Cittadini come gli altri. Le minoranze religiose - è stato ribadito al seminario Comece-Kek -, siano esse costituite da cristiani o da fedeli di altro credo, “non hanno la pretesa di uno status speciale di protezione”, ma richiedono “semplicemente l’accesso alla cittadinanza comune”. Mons. Coutts ha sottolineato: “Essi sono cittadini a pieno titolo dei loro Paesi e si dovrebbe garantire i loro legittimi diritti come cittadini”. I rappresentanti del Servizio europeo di azione esterna che hanno partecipato ai lavori hanno dunque condiviso l’intenzione di rafforzare il monitoraggio delle violazioni della libertà religiosa attraverso una “strategia più sistematica e coordinata a livello Ue”.
Le “buone pratiche”. Il canonico Gary Wilton, della Chiesa anglicana, ha poi presentato varie “buone pratiche” già esistenti in campo educativo e culturale relative alla prevenzione e sensibilizzazione per la tutela della libertà di credo e di culto. Wilton ha ricordato che specifiche clausole sui diritti umani fondamentali dovrebbero essere sempre inserite quando l’Ue stila accordi economici e commerciali con Paesi terzi. Tali clausole di condizionalità, è stato quindi specificato, “devono poi essere rese efficaci, con particolare riguardo alla libertà religiosa”. I rappresentanti di Comece e Kek hanno specificato che il rispetto del diritto fondamentale alla libertà di credo dovrebbe diventare una pre-condizione per quanto riguarda i negoziati con gli Stati candidati all’adesione.
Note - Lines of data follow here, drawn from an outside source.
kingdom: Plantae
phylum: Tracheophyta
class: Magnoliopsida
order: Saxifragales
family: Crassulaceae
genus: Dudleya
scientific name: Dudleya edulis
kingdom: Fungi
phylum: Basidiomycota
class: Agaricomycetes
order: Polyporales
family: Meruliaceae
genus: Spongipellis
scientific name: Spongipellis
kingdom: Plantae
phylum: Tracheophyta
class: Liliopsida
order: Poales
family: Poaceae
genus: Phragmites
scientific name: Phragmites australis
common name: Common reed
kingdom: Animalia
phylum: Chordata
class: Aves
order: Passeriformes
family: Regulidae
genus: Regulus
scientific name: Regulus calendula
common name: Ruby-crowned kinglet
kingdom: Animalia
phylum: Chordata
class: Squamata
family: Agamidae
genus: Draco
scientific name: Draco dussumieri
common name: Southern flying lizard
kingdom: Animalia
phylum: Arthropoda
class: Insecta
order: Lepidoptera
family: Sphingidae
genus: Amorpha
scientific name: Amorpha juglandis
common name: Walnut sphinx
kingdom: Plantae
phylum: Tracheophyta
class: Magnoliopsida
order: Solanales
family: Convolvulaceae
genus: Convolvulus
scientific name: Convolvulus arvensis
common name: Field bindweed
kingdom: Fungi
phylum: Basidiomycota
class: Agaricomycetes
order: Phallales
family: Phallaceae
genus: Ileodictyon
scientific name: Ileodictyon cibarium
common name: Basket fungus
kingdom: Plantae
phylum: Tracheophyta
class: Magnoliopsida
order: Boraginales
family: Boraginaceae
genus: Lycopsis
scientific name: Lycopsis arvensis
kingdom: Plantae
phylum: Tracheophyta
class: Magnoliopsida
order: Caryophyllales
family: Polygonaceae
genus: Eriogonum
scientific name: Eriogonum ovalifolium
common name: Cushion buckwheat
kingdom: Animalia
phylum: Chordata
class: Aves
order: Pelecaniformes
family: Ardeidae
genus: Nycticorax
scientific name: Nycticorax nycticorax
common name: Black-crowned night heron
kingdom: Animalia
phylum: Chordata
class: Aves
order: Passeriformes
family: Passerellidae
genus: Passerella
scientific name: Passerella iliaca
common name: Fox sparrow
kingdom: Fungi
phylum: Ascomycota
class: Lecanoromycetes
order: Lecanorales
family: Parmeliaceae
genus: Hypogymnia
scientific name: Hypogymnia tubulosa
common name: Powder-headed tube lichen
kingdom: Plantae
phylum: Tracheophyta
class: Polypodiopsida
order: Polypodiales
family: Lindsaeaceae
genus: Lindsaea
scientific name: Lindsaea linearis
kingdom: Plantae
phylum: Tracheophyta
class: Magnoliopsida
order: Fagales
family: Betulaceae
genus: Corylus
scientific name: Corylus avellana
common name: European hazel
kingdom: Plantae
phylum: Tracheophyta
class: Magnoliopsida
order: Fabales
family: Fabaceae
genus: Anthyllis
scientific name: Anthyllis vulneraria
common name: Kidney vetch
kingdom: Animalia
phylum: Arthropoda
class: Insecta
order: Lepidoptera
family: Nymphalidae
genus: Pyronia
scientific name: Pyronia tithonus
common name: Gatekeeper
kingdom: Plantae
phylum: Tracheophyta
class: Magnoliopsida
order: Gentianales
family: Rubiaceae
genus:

Dimensione “pubblica”. Una annotazione ulteriore emersa dal seminario di fine marzo riguarda il fatto che il principale punto di riferimento giuridico nel campo dei diritti fondamentali all’interno dell’Unione è l’articolo 2 del Trattato Ue, mentre l’articolo 10 della Carta dei diritti fondamentali fa specifico riferimento alla libertà religiosa. “Le istituzioni comunitarie – insiste la nota congiunta Comece-Kek – dovrebbero dunque assicurare una interpretazione di tale diritto fondamentale che non sia ridotto alla sola dimensione individuale, ma che comprenda ugualmente e pienamente la sua dimensione sociale e istituzionale”. Peter Krömer, della Chiesa protestante in Austria, e il reverendo Anthony Peck, segretario generale della Federazione battista europea, hanno d’altronde puntualizzato nei rispettivi interventi “la necessità di vigilare sul rispetto del diritto delle Chiese minoritarie e delle comunità religiose nelle disposizioni Ue anti discriminazione”.
Inchiesta sulle discriminazioni. I rappresentanti delle Chiese hanno poi esplicitamente chiesto alla Agenzia europea dei diritti fondamentali di “produrre una inchiesta sulle discriminazioni in materia di libertà religiosa negli Stati membri e nei Paesi candidati all’adesione”. La nota che riferisce del seminario tenutosi a Bruxelles si chiude affermando che il rispetto della libertà di religione è un elemento essenziale per costruire una “unità nella diversità” e che, nel processo di integrazione comunitaria, è essenziale riconoscere “il ruolo positivo che la religione gioca nella vita pubblica e nella società” europea.